Posted by ygkd on (January 15, 2013, 1:49 GMT)

Again, I agree with @hyclass - about the treatment of Sri Lanka on this tour. Proper warm-ups should be non-negotiable. If there is "no room in the schedule" it is because the schedule is wrong.

Posted by Andross on (January 14, 2013, 13:37 GMT)

@Bikkie Ess, well written comment, I agree. @ meursault, You may be right, but they could TELL us that... @Muhammad Moosa & Hyclass, What worries me, is their continued use of ice baths despite several players developing tendon and muscle injuries. A dose of simple physics will tell you that cold contracts, and when you've got hot muscles, that may already be slightly strained or stretched after a hard days work, that is precisely the thing you DON'T want to do, it contracts the muscles & puts more pressure on the tendons. Ice is useful to bring down swelling in joints and on the head, but for any soft tissue related injury/strain, heat is the best thing as it increases circulation to the area. A shower or a leisurely swim in warm water would be far better than a bath in ice.

Posted by hyclass on (January 14, 2013, 11:47 GMT)

@Bikkie Ess and @Muhammad Moosa...well done- impressively considered blogs. There is a dearth of certainty, transparency and quality of process that undermines results. The metier for action is underwhelming and regardless of the professed,'thought' that is claimed to have occurred,gives every appearance of being both frantic and random. I recall reading that David Bowie used to place words in a hat and pick them out at random as lyrics. At least his songs were entertaining and had merit. It's a long time since Ive seen less respectful and more dismissive behaviour towards a visiting team in SL. It reminds of Hayden's publicly professed,'Lack of investment in traditional cricket other than Eng and India'while a CA Board member. I wondered at the time how SA felt while playing Aus.I also found it revealing that he named the two T20 money powerhouses as his countries of interest. Bradman stated that he feared for cricket once money pervaded.It had dignity,honour and ethos that seems lost

Posted by   on (January 14, 2013, 9:34 GMT)

@Meety, I think Siddle saying he pulled out and Arthur saying he was rested are the same thing. I don't really see any conflict there. Strange that he didn't mention Hilfy regarding that match, maybe he just forgot! Just whingers and trollers, there is no fun in that! And why wasn't Kane batting at 3? I think the main injury concern in all of this is Starc, he is obviously carrying an injury to his ankle, Arthur says as much, in which case getting match fit and staying that way through bowling is not the solution. Far better to reserve him for when needed most, or getting him under the knife and having it sorted out. Personally, I think if he needs surgery I'd be getting him in asap and hope he's right for the Ashes in July. He'll end up playing more cricket that way over the long term and if he only misses the tour of India and some odi's i don't see it being a big loss.

Posted by Meety on (January 14, 2013, 8:40 GMT)

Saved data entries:

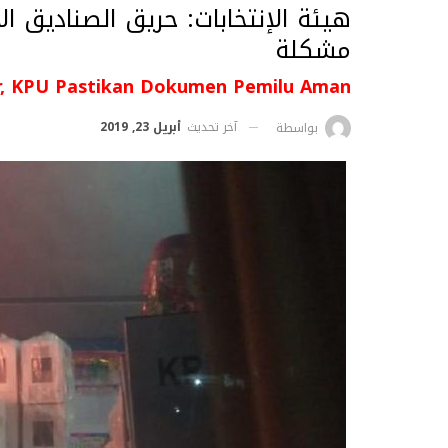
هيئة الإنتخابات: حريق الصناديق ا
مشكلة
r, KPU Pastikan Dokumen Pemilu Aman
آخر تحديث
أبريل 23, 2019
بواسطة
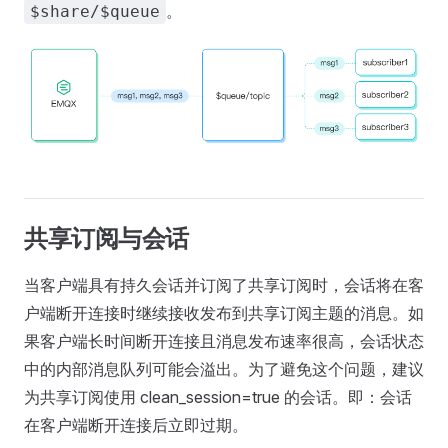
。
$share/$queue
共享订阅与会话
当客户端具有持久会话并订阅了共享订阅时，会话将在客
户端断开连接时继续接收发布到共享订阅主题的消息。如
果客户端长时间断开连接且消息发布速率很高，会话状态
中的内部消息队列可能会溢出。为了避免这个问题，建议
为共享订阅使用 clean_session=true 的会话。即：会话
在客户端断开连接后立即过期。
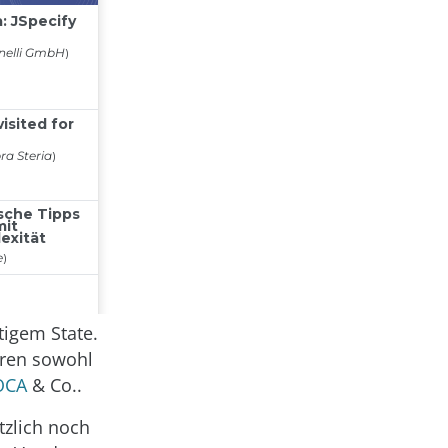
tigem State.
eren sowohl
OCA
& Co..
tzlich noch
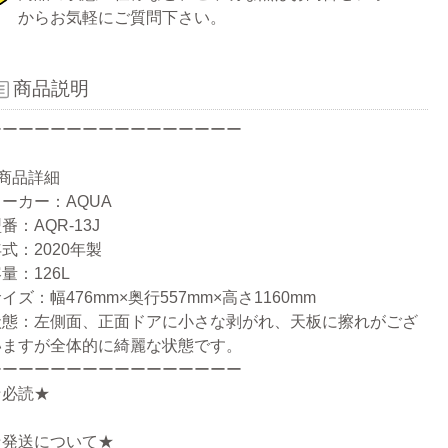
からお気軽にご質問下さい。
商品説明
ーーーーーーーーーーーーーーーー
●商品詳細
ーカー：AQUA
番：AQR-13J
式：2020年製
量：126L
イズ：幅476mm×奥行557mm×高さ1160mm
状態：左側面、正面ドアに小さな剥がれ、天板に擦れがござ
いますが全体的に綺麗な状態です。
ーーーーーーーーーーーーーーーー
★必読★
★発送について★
--
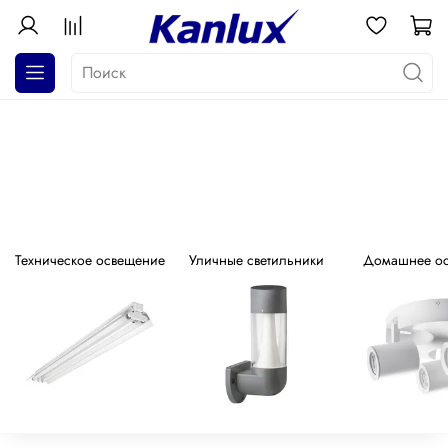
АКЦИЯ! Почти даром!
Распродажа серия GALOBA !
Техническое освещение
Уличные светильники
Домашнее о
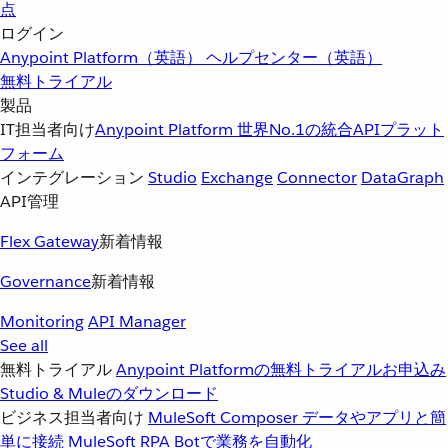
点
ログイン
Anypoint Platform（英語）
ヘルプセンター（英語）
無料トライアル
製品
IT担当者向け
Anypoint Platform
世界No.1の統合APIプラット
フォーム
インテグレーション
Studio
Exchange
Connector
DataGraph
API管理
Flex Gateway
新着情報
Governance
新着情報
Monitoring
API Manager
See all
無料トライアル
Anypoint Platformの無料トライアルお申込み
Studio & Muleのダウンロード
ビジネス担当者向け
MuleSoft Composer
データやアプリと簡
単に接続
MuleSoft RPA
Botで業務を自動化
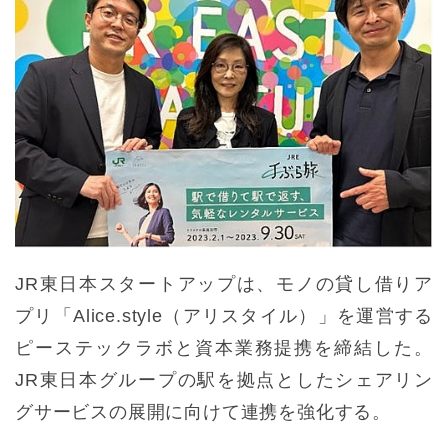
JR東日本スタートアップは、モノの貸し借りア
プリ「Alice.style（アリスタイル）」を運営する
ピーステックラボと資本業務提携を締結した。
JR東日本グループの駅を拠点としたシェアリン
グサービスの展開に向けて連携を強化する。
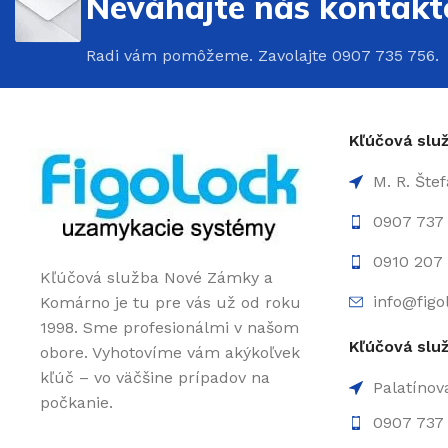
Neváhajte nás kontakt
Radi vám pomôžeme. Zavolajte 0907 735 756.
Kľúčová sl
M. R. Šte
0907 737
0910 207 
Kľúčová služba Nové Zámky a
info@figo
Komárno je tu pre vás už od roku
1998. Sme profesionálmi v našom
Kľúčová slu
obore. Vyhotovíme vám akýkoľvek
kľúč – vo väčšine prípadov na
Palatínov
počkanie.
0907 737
--
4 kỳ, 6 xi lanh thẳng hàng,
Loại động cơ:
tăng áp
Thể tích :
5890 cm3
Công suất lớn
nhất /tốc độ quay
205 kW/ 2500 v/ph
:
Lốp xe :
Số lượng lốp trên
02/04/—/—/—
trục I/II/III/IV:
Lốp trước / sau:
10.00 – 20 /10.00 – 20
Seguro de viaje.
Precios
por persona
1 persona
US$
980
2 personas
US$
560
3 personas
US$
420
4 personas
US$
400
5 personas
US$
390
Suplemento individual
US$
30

→ **Directions**: Copy word for word everything in the cricket comments from "Posted by Andross" down to "bath in ice.". Base your answers on the cricket comments alone.

→ **Finished task**:
Posted by Andross on (January 14, 2013, 13:37 GMT)

@Bikkie Ess, well written comment, I agree. @ meursault, You may be right, but they could TELL us that... @Muhammad Moosa & Hyclass, What worries me, is their continued use of ice baths despite several players developing tendon and muscle injuries. A dose of simple physics will tell you that cold contracts, and when you've got hot muscles, that may already be slightly strained or stretched after a hard days work, that is precisely the thing you DON'T want to do, it contracts the muscles & puts more pressure on the tendons. Ice is useful to bring down swelling in joints and on the head, but for any soft tissue related injury/strain, heat is the best thing as it increases circulation to the area. A shower or a leisurely swim in warm water would be far better than a bath in ice.